Interestingly, « Shedboatshed » (2005) by Simon Starling reproduced the same circularity as what we find in « Project Gjerdeloa »: in deconstructing a wooden boat on which he traveled to Basel on the Rhine river, the Scottish artist then restores its original shape for an exhibition, before reinstalling it where he had found it. As for the Danish artist Jens Haanning, he also practices this kind of an exchange, or rather the substitution of objects, as a method of creating relationships between diverging realities. Thus a neon tube from an exhibition space in Copenhagen, reappears on the ceiling of the Luther King grocery store in Houston, Texas (Copenhagen-Texas, 1999). On another occasion, he exchanges a chair from his gallery with a chair from the Klub Diplomat, a place where foreigners gather in Copenhagen. Regular objects are thus displaced and function as reverse readymades : the manufactured object doesn’t change its status, but constitutes a twinning ; it puts two spaces in relation to one another, thus creating a space that becomes the actual form of the work, namely one space between two places, a give and take between two situations, an aspect which one finds in numerous contemporary art works.  Rirkrit Tiravanija thus recreated the dimensions of his New York apartment inside the Kunstverein in Cologne, Maurizio Cattelan exhibited at the De Appel Foundation the stolen goods from a burglary that took place down the block, and Pierre Huyghe works on the distance that separates a real experience from a Hollywood fiction.  The concrete representation of the distance between remote locations has become a major aspect in contemporary art, and one finds it in an unprocessed state in the « Project Gjerdeloa ».

Nonetheless it is a simple doll’s head from the twenties that she accidentally came across in Paris fifty years later, that would become a central element in the work of Marianne Heske.

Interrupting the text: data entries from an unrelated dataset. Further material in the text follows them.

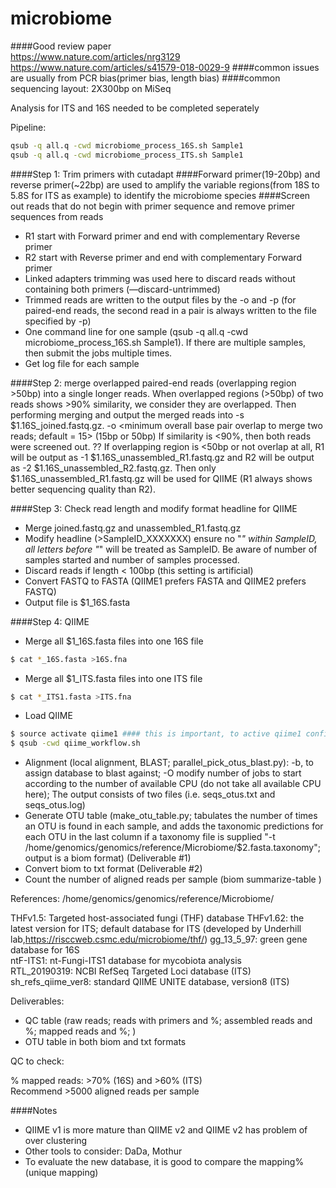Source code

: # microbiome
####Good review paper  
https://www.nature.com/articles/nrg3129
https://www.nature.com/articles/s41579-018-0029-9
####common issues are usually from PCR bias(primer bias, length bias)
####common sequencing layout: 2X300bp on MiSeq

Analysis for ITS and 16S needed to be completed seperately 

Pipeline:

```bash
qsub -q all.q -cwd microbiome_process_16S.sh Sample1
qsub -q all.q -cwd microbiome_process_ITS.sh Sample1
```

####Step 1:  Trim primers with cutadapt
####Forward primer(19-20bp) and reverse primer(~22bp) are used to amplify the variable regions(from 18S to 5.8S for ITS as example) to identify the microbiome species
####Screen out reads that do not begin with primer sequence and remove primer sequences from reads 

* R1 start with Forward primer and end with complementary Reverse primer
* R2 start with Reverse primer and end with complementary Forward primer
* Linked adapters trimming was used here to discard reads without containing both primers (—discard-untrimmed) 
* Trimmed reads are written to the output files by the -o and -p (for paired-end reads, the second read in a pair is always written to the file specified by -p)
* One command line for one sample (qsub -q all.q -cwd microbiome_process_16S.sh Sample1). If there are multiple samples, then submit the jobs multiple times.
* Get log file for each sample


####Step 2: merge overlapped paired-end reads (overlapping region >50bp) into a single longer reads. 
When overlapped regions (>50bp) of two reads shows >90% similarity, we consider they are overlapped. Then performing merging and output the merged reads into  -s $1.16S_joined.fastq.gz.
-o <minimum overall base pair overlap to merge two reads; default = 15>  (15bp or 50bp)
If similarity is <90%, then both reads were screened out. ??
If overlapping region is <50bp or not overlap at all, R1 will be output as -1 $1.16S_unassembled_R1.fastq.gz and R2 will be output as -2 $1.16S_unassembled_R2.fastq.gz. Then only $1.16S_unassembled_R1.fastq.gz will be used for QIIME (R1 always shows better sequencing quality than R2). 


####Step 3: Check read length and modify format headline for QIIME
* Merge joined.fastq.gz and unassembled_R1.fastq.gz
* Modify headline (>SampleID_XXXXXXX) ensure no "_" within SampleID, all letters before "_" will be treated as SampleID. Be aware of number of samples started and number of samples processed.
* Discard reads if length < 100bp (this setting is artificial)
* Convert FASTQ to FASTA (QIIME1 prefers FASTA and QIIME2 prefers FASTQ)
* Output file is $1_16S.fasta

####Step 4: QIIME
* Merge all $1_16S.fasta files into one 16S file 
```bash
$ cat *_16S.fasta >16S.fna
```
* Merge all $1_ITS.fasta files into one ITS file
```bash
$ cat *_ITS1.fasta >ITS.fna
```
* Load QIIME 
```bash
$ source activate qiime1 #### this is important, to active qiime1 configuration environment
$ qsub -cwd qiime_workflow.sh
```

* Alignment (local alignment, BLAST; parallel_pick_otus_blast.py): -b,  to assign database to blast against; -O modify number of jobs to start according to the number of available CPU (do not take all available CPU here); The output consists of two files (i.e. seqs_otus.txt and seqs_otus.log)
* Generate OTU table (make_otu_table.py; tabulates the number of times an OTU is found in each sample, and adds the taxonomic predictions for each OTU in the last column if a taxonomy file is supplied "-t /home/genomics/genomics/reference/Microbiome/$2.fasta.taxonomy"; output is a biom format) (Deliverable #1)
* Convert biom to txt format (Deliverable #2)
* Count the number of aligned reads per sample (biom summarize-table )


References: /home/genomics/genomics/reference/Microbiome/

THFv1.5: Targeted host-associated fungi (THF) database 
THFv1.62: the latest version for ITS; default database for ITS (developed by Underhill lab,https://risccweb.csmc.edu/microbiome/thf/) 
gg_13_5_97: green gene database for 16S  
ntF-ITS1: nt-Fungi-ITS1 database for mycobiota analysis  
RTL_20190319: NCBI RefSeq Targeted Loci database (ITS)  
sh_refs_qiime_ver8: standard QIIME UNITE database, version8 (ITS)



Deliverables:
* QC table (raw reads; reads with primers and %; assembled reads and %; mapped reads and %; )
* OTU table in both biom and txt formats 

QC to check:

% mapped reads: >70% (16S) and >60% (ITS)  
Recommend >5000 aligned reads per sample


####Notes
* QIIME v1 is more mature than QIIME v2 and QIIME v2 has problem of over clustering
* Other tools to consider: DaDa, Mothur
* To evaluate the new database, it is good to compare the mapping% (unique mapping)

For her, this banal and impersonal toy represented the anonymous individual in the era of mass production, and the dialectic between repetition and singularity. « Avalanche » (1993) is another powerful work that symbolises the infinite fall of bodies in a crowd, while also echoing the essence of her video works, the effect of a tiny detail of the image combined with an overall saturation of colors. The work still relates to an « extraction of the anti-body of the image » as Pierre Restany wrote. The series « Mountains of the Mind » reveals mental landscapes filtered by the effects of video, which confirms the mountain form as the exact inverse of the infinite and sudden downfall symbolised in the installations that Heske has created with the heads of dolls. Singular, overpowering blocks of solarised color, the Heskian mountains create an absolute, thus an antidote to the social pixellisation of the dolls. The installation « Avalanche » reveals color that is disseminated and defracted, whereas the filmed mountains in video form affirm the concentrated color, pushed to the limit. The individual, in order to resist social serialization, must become a rocky peak, a solid mass.

As far as the artist is concerned, she presents herself as this miniscule habitat, in the heights of Tafjord, which puts into play a give and take between these two worlds.